Supplied passage.

In the present disclosure, the term ‘probe’ is also called ‘sensor’ and is defined as detecting or imaging an in vivo/ex vivo target. Generally, the probe has been used interchangeably with terms such as an imaging agent, a contrast agent, a radiopharmaceutical drug, etc.

The compound of the present disclosure may generate 2-hydroxypyridine as a leaving group after reaction with cysteine or homocysteine.

In the example of the present disclosure, since the 2-hydroxypyridine does not exhibit toxicity in various cells, it was confirmed that the 2-hydroxypyridine and the compound (NPO-o-Pyr) of the present disclosure containing the 2-hydroxypyridine as a leaving group have high biocompatibility (see Example 7). Therefore, compounds containing the 2-hydroxypyridine as the leaving group, including the compound (NPO-o-Pyr) of the present disclosure may be used as a contrast agent alternative as various fluorescent molecular probes.

In one embodiment, the compound may exhibit fluorescence turn-on under conditions of pH 6.5 to 8, and may detect homocysteine through fluorescence turn-on preferably under conditions of pH 7 to 8, more preferably under conditions of pH 7 to 7.8, and most preferably under conditions of pH 7.2 to 7.6.

In one embodiment, the compound may be a fluorescent probe compound which selectively emits fluorescence for cysteine or homocysteine, that is, may selectively detect cysteine or homocysteine in a sample containing at least one selected from the group consisting of biothiols, metal ions and biomolecules.

Required action 1.
Write out the fluorescent probe passage word for word, starting with "In the example" and going on through "fluorescent molecular probes.".
Required action 2.
Extend the fluorescent probe passage, picking up right after its final sentence.

Extracted records.
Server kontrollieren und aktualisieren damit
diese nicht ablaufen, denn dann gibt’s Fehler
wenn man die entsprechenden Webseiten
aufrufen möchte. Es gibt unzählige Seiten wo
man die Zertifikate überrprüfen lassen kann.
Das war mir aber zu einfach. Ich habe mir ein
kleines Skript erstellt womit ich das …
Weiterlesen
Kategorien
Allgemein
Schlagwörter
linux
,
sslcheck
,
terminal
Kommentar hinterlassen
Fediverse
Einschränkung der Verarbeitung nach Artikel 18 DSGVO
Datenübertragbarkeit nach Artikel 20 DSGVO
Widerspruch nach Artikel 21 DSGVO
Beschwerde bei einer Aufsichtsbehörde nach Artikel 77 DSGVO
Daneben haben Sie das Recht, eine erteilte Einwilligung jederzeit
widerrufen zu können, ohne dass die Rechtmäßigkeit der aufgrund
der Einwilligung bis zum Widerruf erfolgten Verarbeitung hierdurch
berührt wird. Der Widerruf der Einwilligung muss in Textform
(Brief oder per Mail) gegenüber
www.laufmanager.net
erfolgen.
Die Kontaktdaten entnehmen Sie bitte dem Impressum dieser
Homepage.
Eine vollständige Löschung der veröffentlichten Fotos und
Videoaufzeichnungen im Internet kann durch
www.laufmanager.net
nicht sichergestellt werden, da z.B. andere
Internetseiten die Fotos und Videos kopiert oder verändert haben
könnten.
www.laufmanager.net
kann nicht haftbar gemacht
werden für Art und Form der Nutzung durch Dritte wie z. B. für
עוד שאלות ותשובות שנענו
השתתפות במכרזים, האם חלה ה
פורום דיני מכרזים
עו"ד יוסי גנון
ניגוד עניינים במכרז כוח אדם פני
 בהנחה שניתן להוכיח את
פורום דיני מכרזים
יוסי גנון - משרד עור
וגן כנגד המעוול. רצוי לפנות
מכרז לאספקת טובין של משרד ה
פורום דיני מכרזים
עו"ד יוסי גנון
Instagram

Written response 1.
In the example of the present disclosure, since the 2-hydroxypyridine does not exhibit toxicity in various cells, it was confirmed that the 2-hydroxypyridine and the compound (NPO-o-Pyr) of the present disclosure containing the 2-hydroxypyridine as a leaving group have high biocompatibility (see Example 7). Therefore, compounds containing the 2-hydroxypyridine as the leaving group, including the compound (NPO-o-Pyr) of the present disclosure may be used as a contrast agent alternative as various fluorescent molecular probes.

Written response 2.
The sample may be water, a buffer solution, or a biological sample, and the biological sample may include cells, tissues, body fluids (saliva, etc.), blood, spinal fluid, cerebrospinal fluid, serum, plasma, urine, or feces isolated from humans or animals (rodents, mammals, etc.), and preferably, cells or tissues, but is not limited thereto, and may be any biological sample that may be used in the art.

In one embodiment, the compound may selectively emit fluorescence for cysteine or homocysteine by targeting tumors or cancers associated with cysteine or homocysteine.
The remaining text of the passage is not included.